页面:

+++

代码改变世界

python标准库学习7

2011-11-26 22:30  Rollen Holt  阅读(4335)  评论(0编辑  收藏  举报

使用 os.path 模块处理文件名

import os

filename = "my/little/pony"

print "using", os.name, "..."
print "split", "=>", os.path.split(filename)
print "splitext", "=>", os.path.splitext(filename)
print "dirname", "=>", os.path.dirname(filename)
print "basename", "=>", os.path.basename(filename)
print "join", "=>", os.path.join(os.path.dirname(filename),
                                 os.path.basename(filename))

using nt ...
split => ('my/little', 'pony')
splitext => ('my/little/pony', '')
dirname => my/little
basename => pony
join => my/little\pony

  当前目录和上一级目录

>>> os.pardir
'..'
>>> os.curdir
'.'

  

使用 os.path 模块检查文件名的特征

import os

FILES = (
    os.curdir,
    "/",
    "file",
    "/file",
    "samples",
    "samples/sample.jpg",
    "directory/file",
    "../directory/file",
    "/directory/file"
    )

for file in FILES:
    print file, "=>",
    if os.path.exists(file):
        print "EXISTS",
    if os.path.isabs(file):
        print "ISABS",
    if os.path.isdir(file):
        print "ISDIR",
    if os.path.isfile(file):
        print "ISFILE",
    if os.path.islink(file):
        print "ISLINK",
    if os.path.ismount(file):
        print "ISMOUNT",
    print

. => EXISTS ISDIR
/ => EXISTS ISABS ISDIR ISMOUNT
file =>
/file => ISABS
samples => EXISTS ISDIR
samples/sample.jpg => EXISTS ISFILE
directory/file =>
../directory/file =>
/directory/file => ISABS

  expanduser 函数以与大部分Unix shell相同的方式处理用户名快捷符号(~, 不过在 Windows 下工作不正常),

使用 os.path 模块将用户名插入到文件名

import os

print os.path.expanduser("~/.pythonrc")

+++

数据摘录:
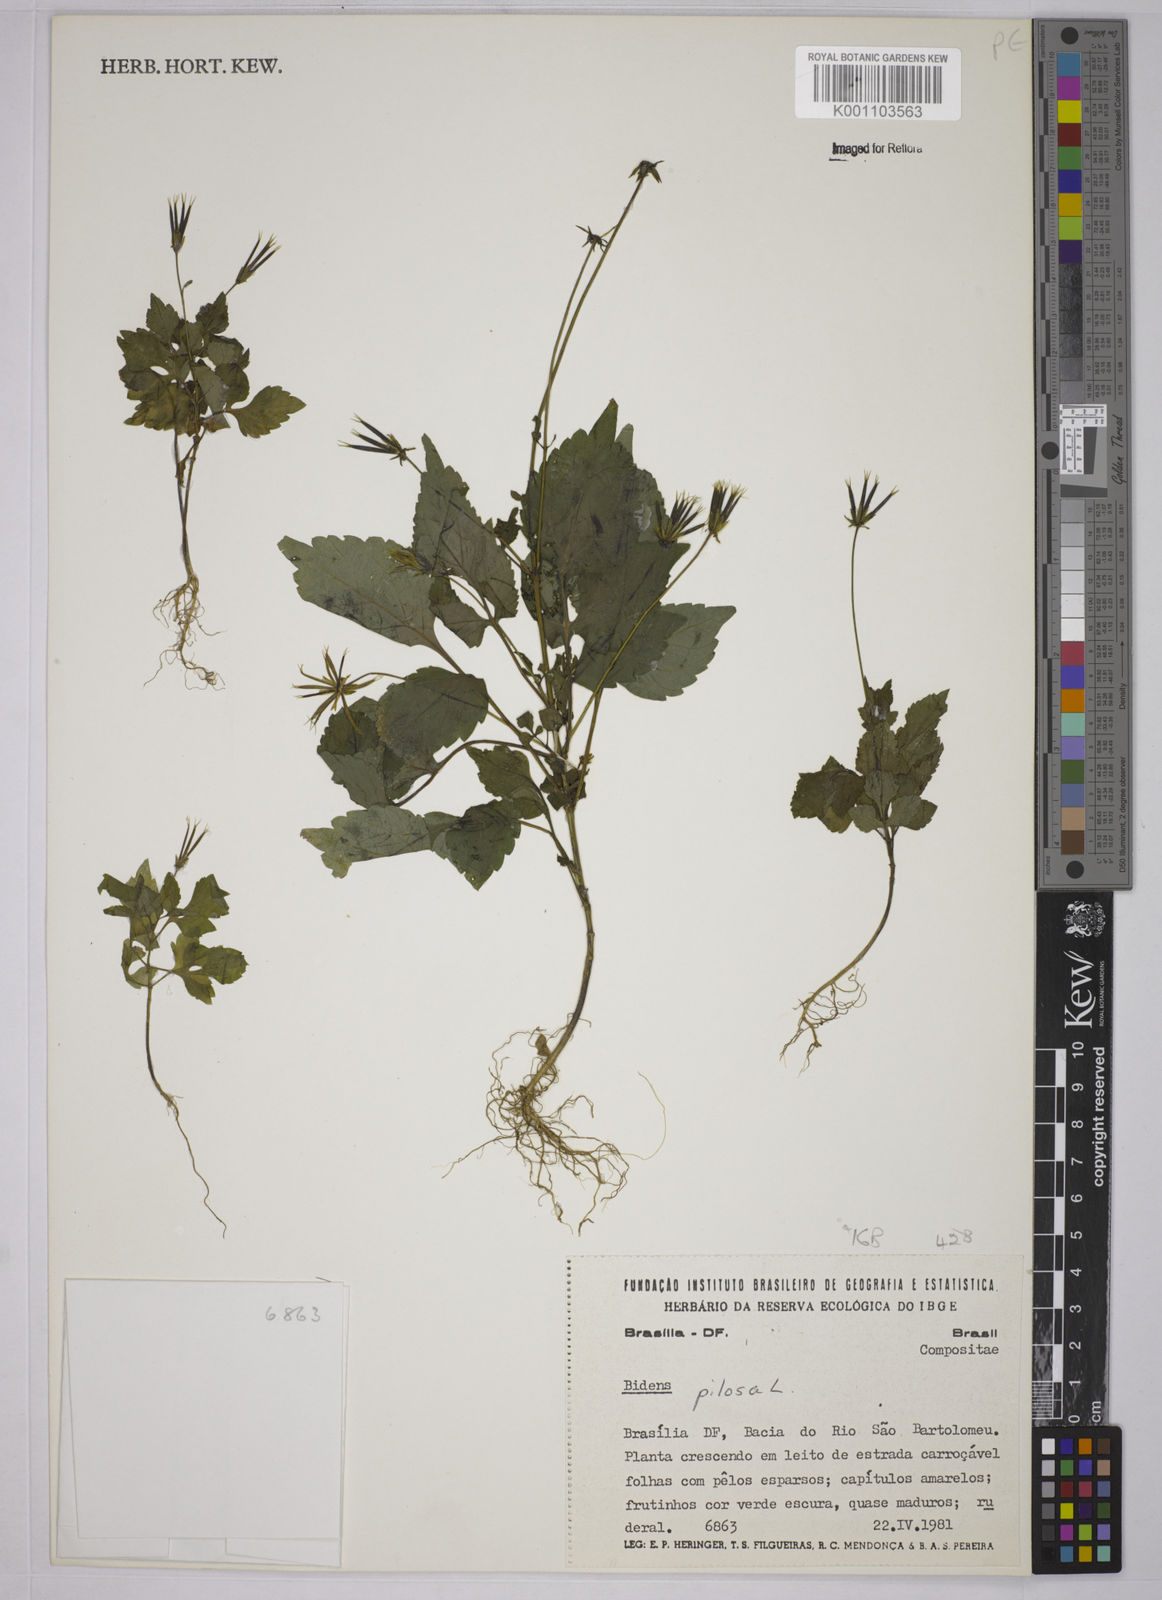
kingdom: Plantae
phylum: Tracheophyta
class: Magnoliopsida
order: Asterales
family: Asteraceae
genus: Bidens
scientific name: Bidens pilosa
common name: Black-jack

+++

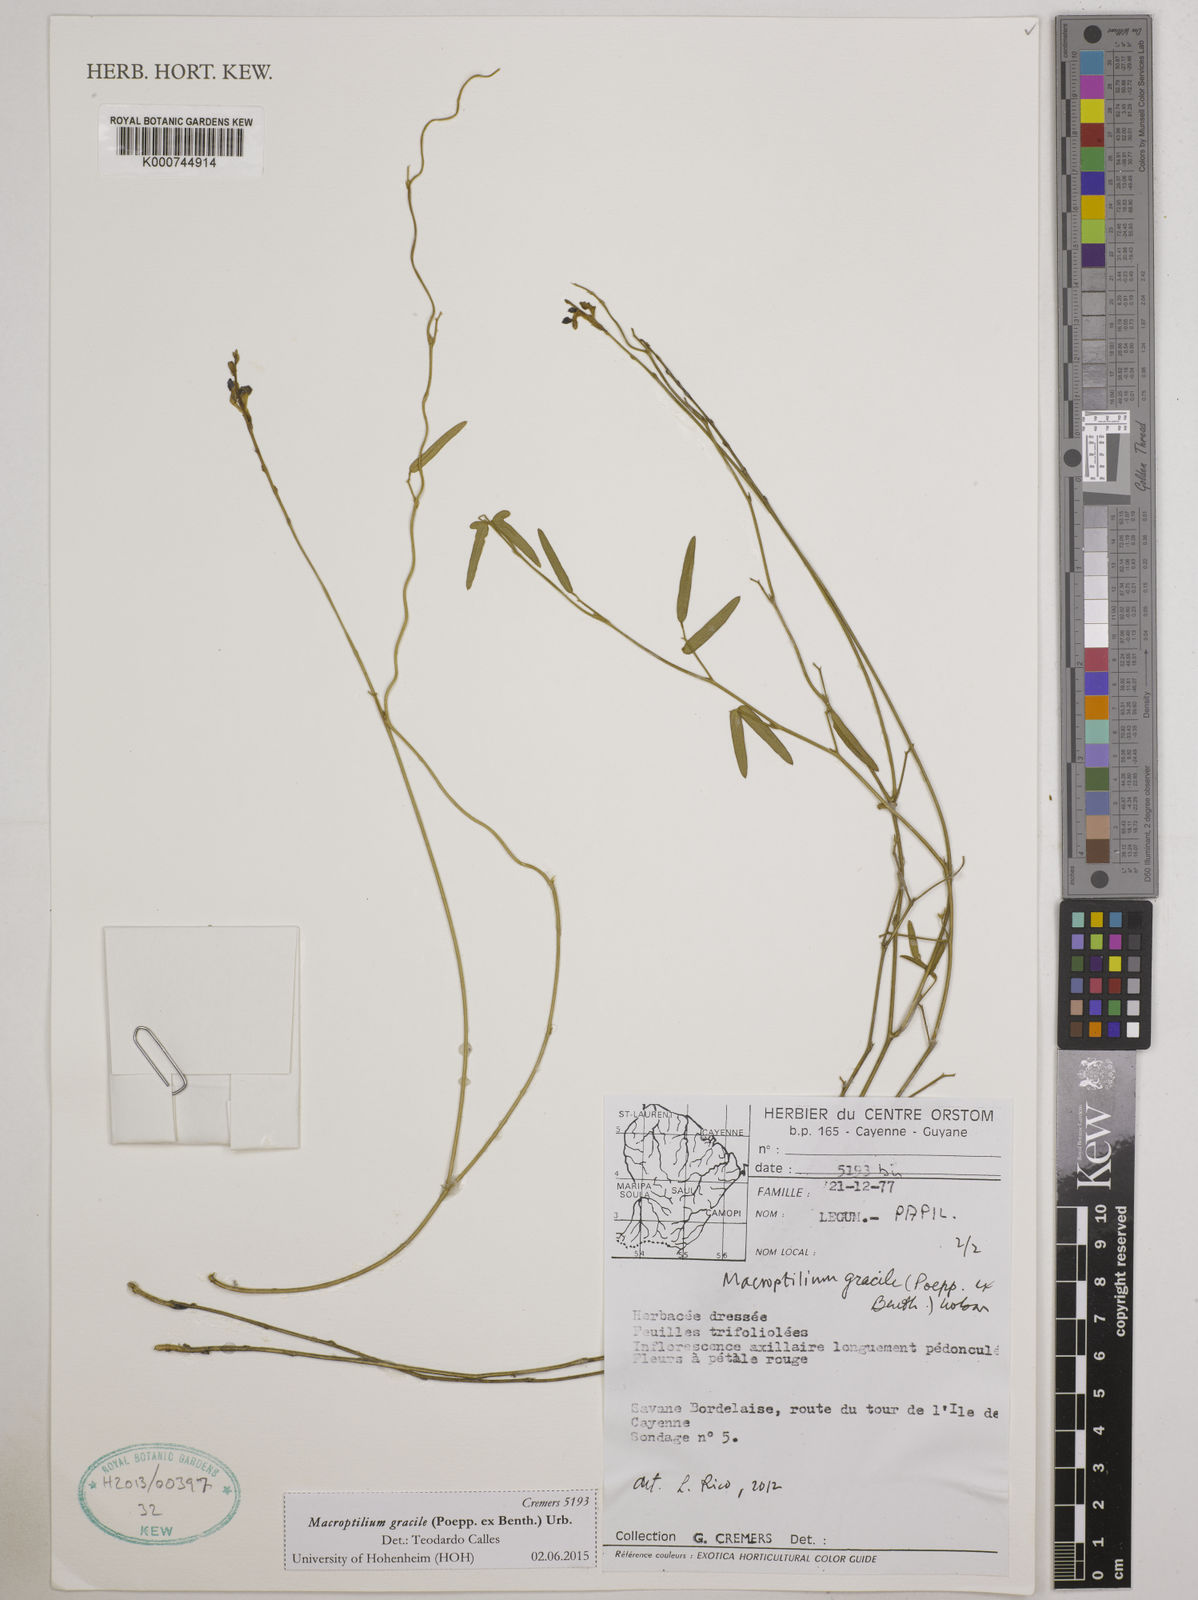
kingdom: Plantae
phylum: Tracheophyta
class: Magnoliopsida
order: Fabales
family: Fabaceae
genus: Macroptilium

+++

练习题:
1. 根据讲 os.path 模块的文章,expanduser 函数在哪个系统下工作不正常?
2. 把讲 os.path 模块的文章中以“using nt ...”开头的那段输出改写成一份简短的列表,保留其中的主要结果。
3. 请从讲 os.path 模块的文章最后一句之后续写。
这些数据行是另一份独立的材料。

参考答案:
1. Windows。

2.
- os.name:nt
- split:('my/little', 'pony')
- splitext:('my/little/pony', '')
- dirname:my/little
- basename:pony
- join:my/little\pony

3.
# /home/effbot/.pythonrc

  expandvars 函数将文件名中的环境变量替换为对应值

使用 os.path 替换文件名中的环境变量

import os

os.environ["USER"] = "user"

print os.path.expandvars("/home/$USER/config")
print os.path.expandvars("$USER/folders")

/home/user/config
user/folders

  列出目录下所有的文件和目录

>>> a=[file for file in os.listdir("d:\\new")]
>>> for i in a:
	print i

  walk 函数会帮你找出一个目录树下的所有文件. 它的参数依次是目录名, 回调函数, 以及传递给回调函数的数据对象.

使用 os.path 搜索文件系统

import os

def callback(arg, directory, files):
    for file in files:
        print os.path.join(directory, file), repr(arg)

os.path.walk(".", callback, "secret message")

./aifc-example-1.py 'secret message'
./anydbm-example-1.py 'secret message'
./array-example-1.py 'secret message'
...
./samples 'secret message'
./samples/sample.jpg 'secret message'
./samples/sample.txt 'secret message'
./samples/sample.zip 'secret message'
./samples/articles 'secret message'
./samples/articles/article-1.txt 'secret message'
./samples/articles/article-2.txt 'secret message'
...

  index 函数会返回一个文件名列表, 你可以直接使用for-in 循环处理文件.

使用 os.listdir 搜索文件系统

import os

def index(directory):
    # like os.listdir, but traverses directory trees
    stack = [directory]
    files = []
    while stack:
        directory = stack.pop()
        for file in os.listdir(directory):
            fullname = os.path.join(directory, file)
            files.append(fullname)
            if os.path.isdir(fullname) and not os.path.islink(fullname):
                stack.append(fullname)
    return files

for file in index("."):
    print file

.\aifc-example-1.py
.\anydbm-example-1.py
.\array-example-1.py
...

  一次返回一个文件

import os

class DirectoryWalker:
    # a forward iterator that traverses a directory tree

    def _ _init_ _(self, directory):
        self.stack = [directory]
        self.files = []
        self.index = 0

    def _ _getitem_ _(self, index):
        while 1:
            try:
                file = self.files[self.index]
                self.index = self.index + 1
            except IndexError:
                # pop next directory from stack
                self.directory = self.stack.pop()
                self.files = os.listdir(self.directory)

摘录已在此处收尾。